Terzo settore, volontariato, non profit sono tutte realtà che non solo tentano di riempire le enormi lacune create dalle disuguaglianze, ma sono di stimolo a far meglio anche per tutti i soggetti pubblici. Una pluralità e un pluralismo di esperienze e di realtà con cui ci confrontiamo e con le quali, spesso, condividiamo molte battaglie.
Anche per sottolineare l’importanza di questa dimensione, la UIL ha scelto di definirsi e di essere il sindacato delle persone, al servizio dei giovani, delle donne e di chi vive nelle periferie o nei luoghi lontani e spesso ai margini della società. Con la nostra piattaforma “Terzo Millennio” ci prefiggiamo di raggiungere chiunque abbia bisogno di aiuto e di ascoltare le esigenze e le aspettative di tutti coloro che, altrimenti, non avrebbero modo di rapportarsi al mondo sindacale e del lavoro.

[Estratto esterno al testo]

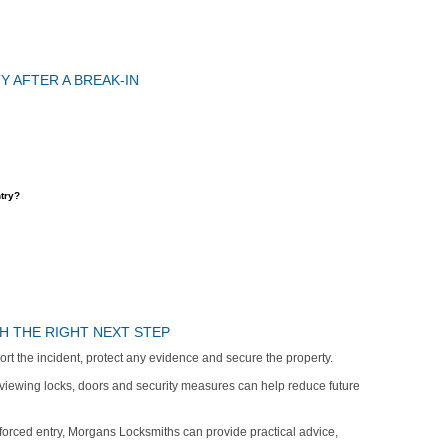
 AFTER A BREAK-IN
try?
H THE RIGHT NEXT STEP
report the incident, protect any evidence and secure the property.
eviewing locks, doors and security measures can help reduce future
r forced entry, Morgans Locksmiths can provide practical advice,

Il welfare deve essere la prerogativa di uno Stato civile e moderno, ma anche i corpi sociali e la società civile possono e devono farsi carico di forme di assistenza che, peraltro, trovano già nell’azione dei patronati, un punto di riferimento ormai storico. Se a tutto ciò si aggiungono altre forme, sostenute dalle strumentazioni frutto delle innovazioni tecnologiche e della modernità, i risultati che si possono ottenere diventano davvero interessanti e incoraggianti.
Abbiamo tracciato una strada che consolida la nostra vocazione di sindacato laico e riformista nella società del terzo millennio. Perché la UIL è un sindacato che vuole confrontarsi e dialogare per affermare il valore del lavoro e il rispetto della vita e delle persone.